===== EXTRACTED RECORDS

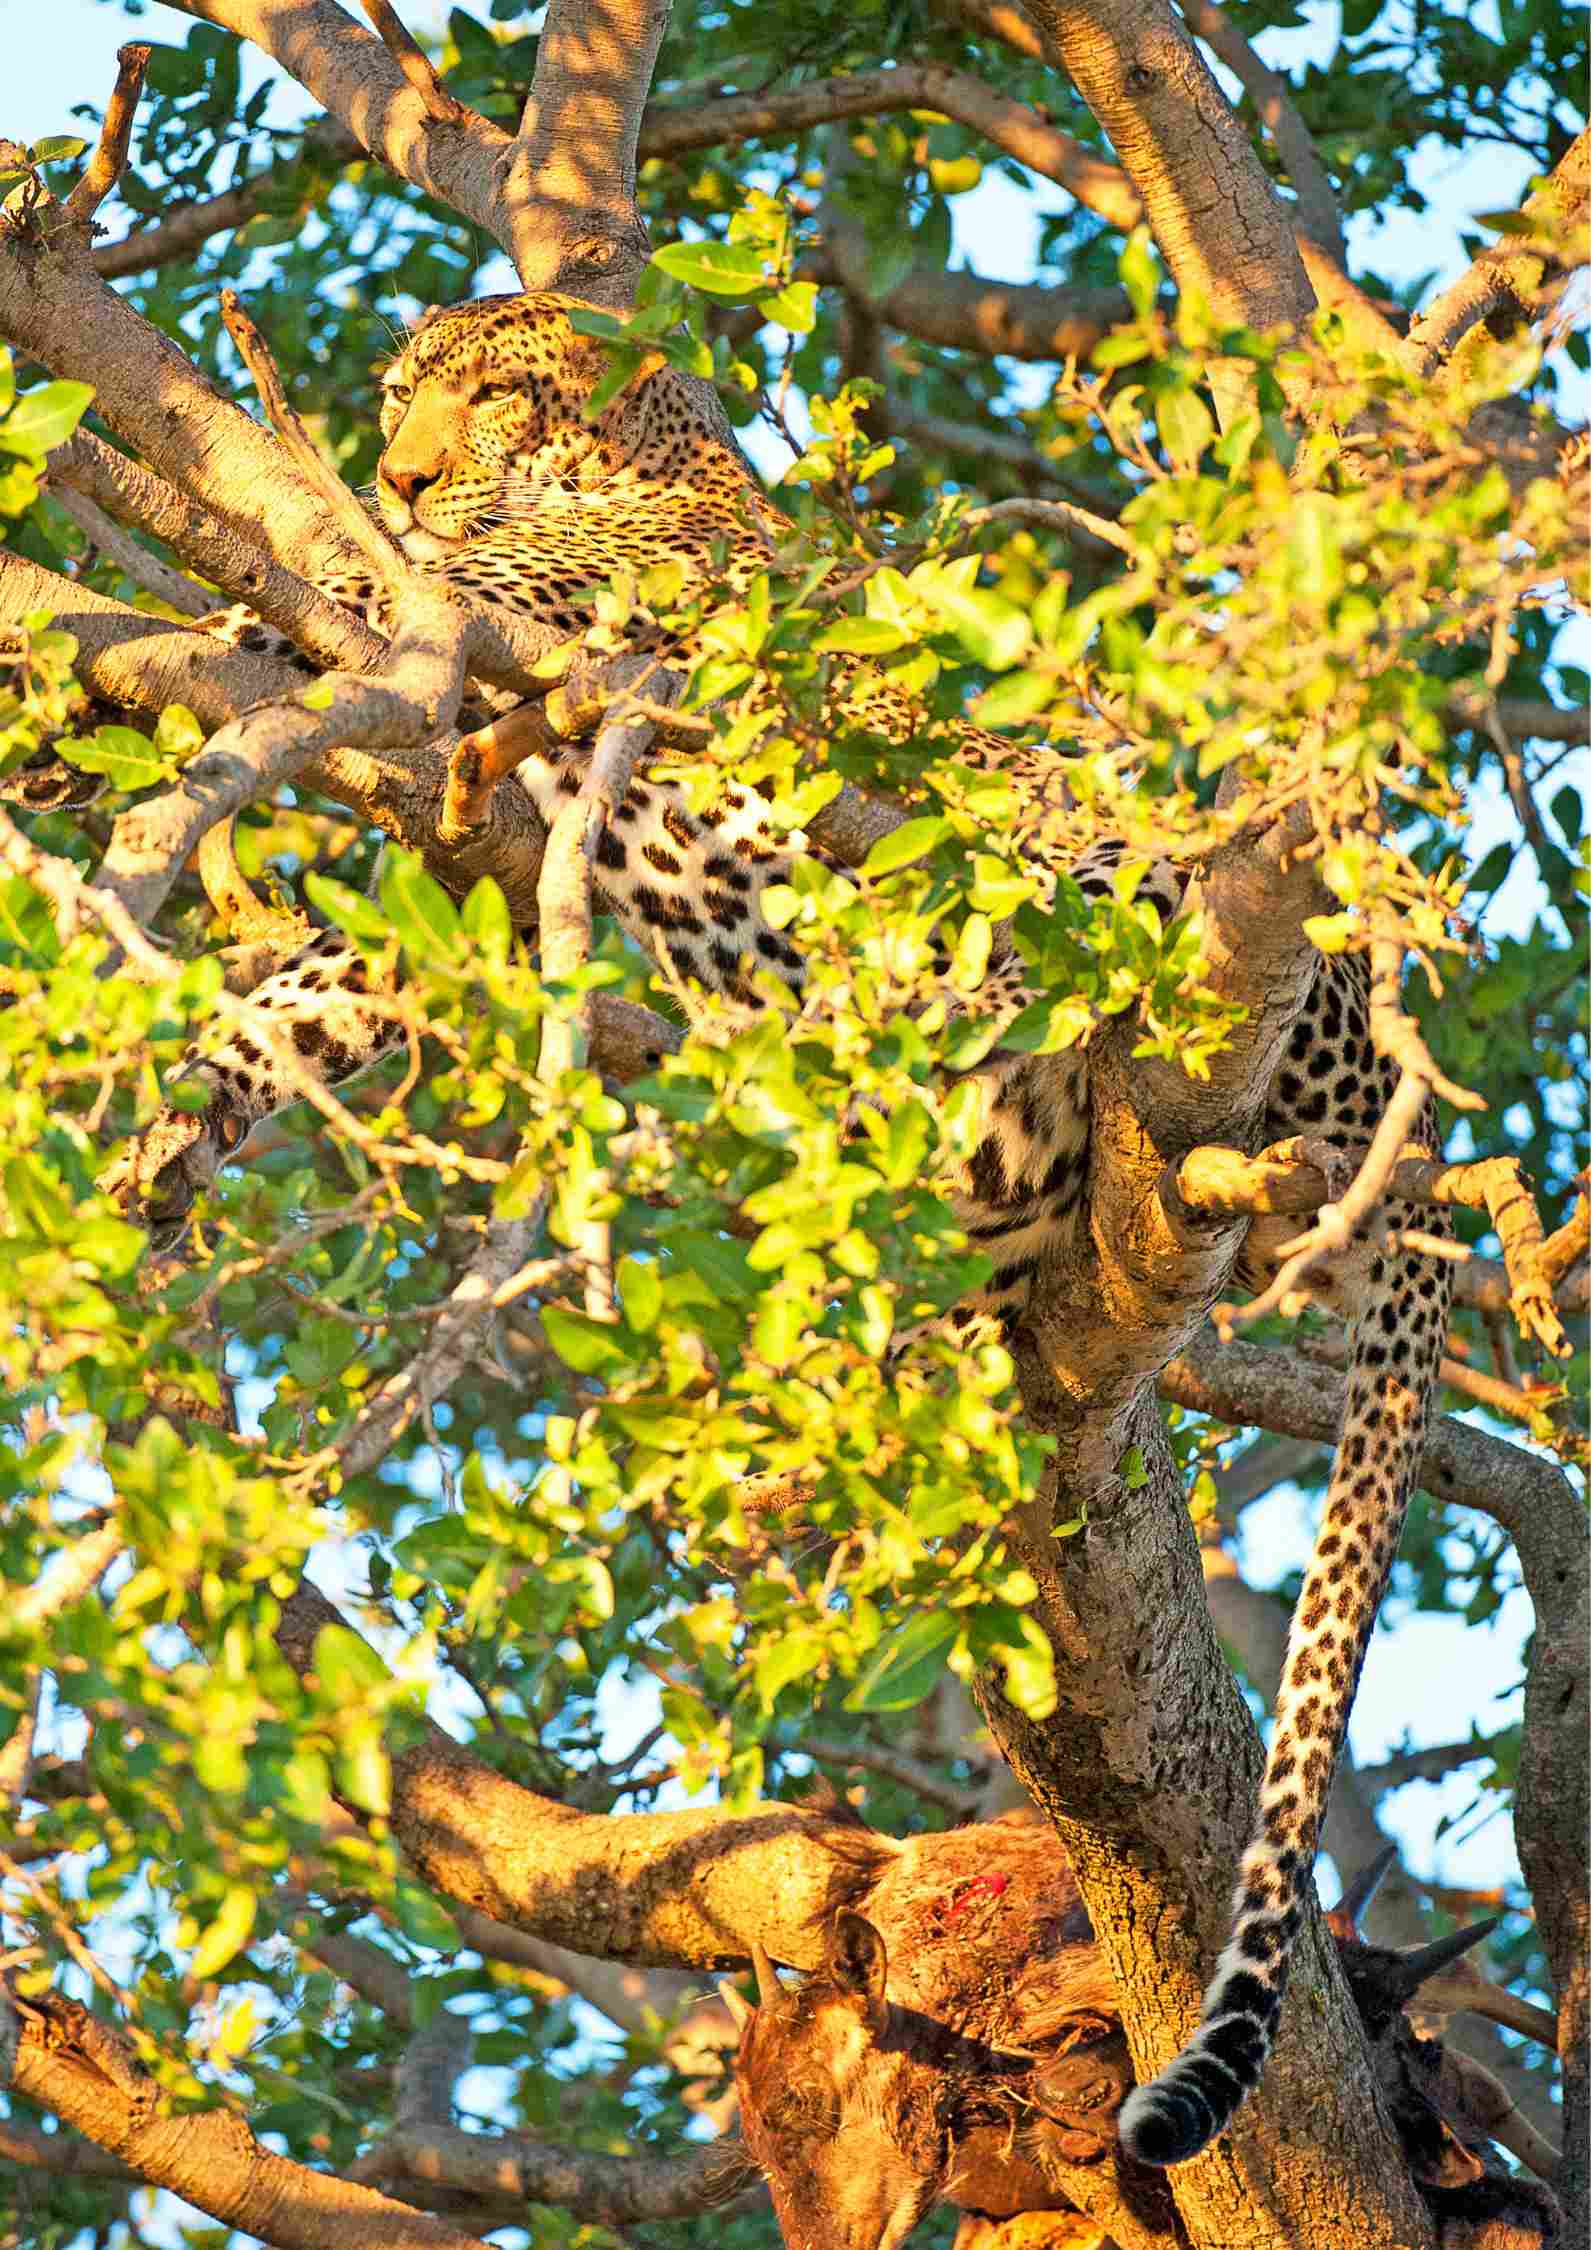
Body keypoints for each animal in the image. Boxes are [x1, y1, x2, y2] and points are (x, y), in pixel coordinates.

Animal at [23, 291, 1453, 2169]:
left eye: (490, 398)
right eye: (401, 394)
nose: (394, 471)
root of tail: (1398, 1134)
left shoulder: (545, 617)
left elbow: (321, 620)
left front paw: (86, 675)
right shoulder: (484, 835)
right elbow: (323, 978)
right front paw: (185, 1116)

==========

TASK DETAILS: Everything from the line that contains "left shoulder: (545, 617)" to the last line of the records, restated word for word, is the required output.

RESULT OF THIS TASK:
left shoulder: (545, 617)
left elbow: (321, 620)
left front paw: (86, 675)
right shoulder: (484, 835)
right elbow: (323, 978)
right front paw: (185, 1116)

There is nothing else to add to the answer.